I beamed, happy and proud, enthusing over him in that way that mothers have. But he wasn’t quite done. “One of the subcategories was video game design.” There he went, flashing the tiniest hint of a grin, shooting me a sideways glance.
I laughed out loud. “Did you think God was talking to you today?” I said. He shrugged, a slice of grin still showing, words used up.
Video game designer, huh? When you’re 14, I can see how this would seem like a Voice From Heaven, pointing you to the way in which you should go. Such a “sign,” if a fellow played his cards right, would suddenly validate all that X-Boxing, turning it into Vocational Research and Extremely Necessary Career Preparation.
It helped, too, if you had parents that were either slow on the uptake or too busy and distracted to figure it out. Which was not the case here.

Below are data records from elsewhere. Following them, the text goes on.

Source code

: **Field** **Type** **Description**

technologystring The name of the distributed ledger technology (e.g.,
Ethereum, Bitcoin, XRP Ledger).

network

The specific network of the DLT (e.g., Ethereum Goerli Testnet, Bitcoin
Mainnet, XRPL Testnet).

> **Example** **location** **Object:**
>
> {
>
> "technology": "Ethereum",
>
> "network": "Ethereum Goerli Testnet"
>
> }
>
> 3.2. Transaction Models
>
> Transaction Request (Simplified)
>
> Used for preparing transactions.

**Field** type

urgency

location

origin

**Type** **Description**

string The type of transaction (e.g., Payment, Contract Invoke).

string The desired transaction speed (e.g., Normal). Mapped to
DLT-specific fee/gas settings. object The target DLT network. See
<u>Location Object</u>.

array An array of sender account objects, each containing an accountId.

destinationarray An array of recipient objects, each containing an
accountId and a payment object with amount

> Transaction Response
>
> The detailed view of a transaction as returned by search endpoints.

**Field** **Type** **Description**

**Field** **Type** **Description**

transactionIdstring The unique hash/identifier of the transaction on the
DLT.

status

And which really stank for would-be game designers who still found themselves with parameters in place and hawk-eyed parents keeping an eye on things. Rats.
What was it, I wondered, with all this career stuff lately? Why, the same week that The Gamer came home with his startling proclamation, I’d announced a career change of my own to his father.
It had been a tough couple of weeks. The company for which I’d worked for years had been sold, and I was in transition. The good news was that I still had a job. My pay hadn’t dropped, and I was typing the same doctors. The professionalism of the new staff was impressive, and I was thankful.
As with any new job, however, there was a lot to learn. Different procedures and protocols. Different platform for accessing the work, and a different system for sending it back. Everything in this stage took twice as long, and the learning curve, I found, wasn’t a curve at all. It was a solid line, a cable on a noose shooting straight up. Or, depending on where you stood, straight down.
That’s why I felt like I’d been hit by a Mack truck, which apparently backed up, took another pass and then sped off before I could even get a license number. And that’s why Mr. Schrock found me lying in bed later than usual one morning.
“Aren’t you going to get up?” he said, peering at me.
I sighed. “I think I’ll start a new career. It’s called ‘staying in bed,’ and it looks like this.” Not a muscle moved or twitched. “I’m going to practice my ‘flopping-over’ techniques.” I chanced the tiniest peek over the comforter. His eyebrows, I saw, were doing that caterpillar thing, marching across his forehead in a solid line.
“And how long is this going to last? A week?” He’d done it again; managed to incorporate a roll-of-the-eyes tone into 10 little words. At my squawk, he swiftly recalibrated. “Okay. Two weeks?”
It was wishful thinking. When no checks came from corporate after several days, I gave up and went back to typing.
As it turned out, it was a doctor who dodged a career-shaped bullet. There I was, transcribing a cardiology report when he did it; chucked a hand grenade straight into the middle of a history and physical.
“The patient,” chirped this southern physician, “has a refrigerator build.” Huh? What?
In that instant, I knew two things. One, the patient was not a female. And two, if it was, she wasn’t in the room at the time.
When no gunshots went off in the background and I heard no clanging of skillets or suspicious whacks from a rolling-pin-shaped object, I gathered my wits and finished the letter.
This tidbit sparked a lively discussion. One friend said, “I have a refrigerator build—toned muscles and a tight stomach from jumping off the couch and running to the fridge.” Well, then. “Power to the people,” as they say, who work hard for that physique and love it.
Meanwhile, my own fridge remains under assault, there are still parameters for local gamers and I’ve gotten out of bed and returned to work. Which, over here, is not nothing.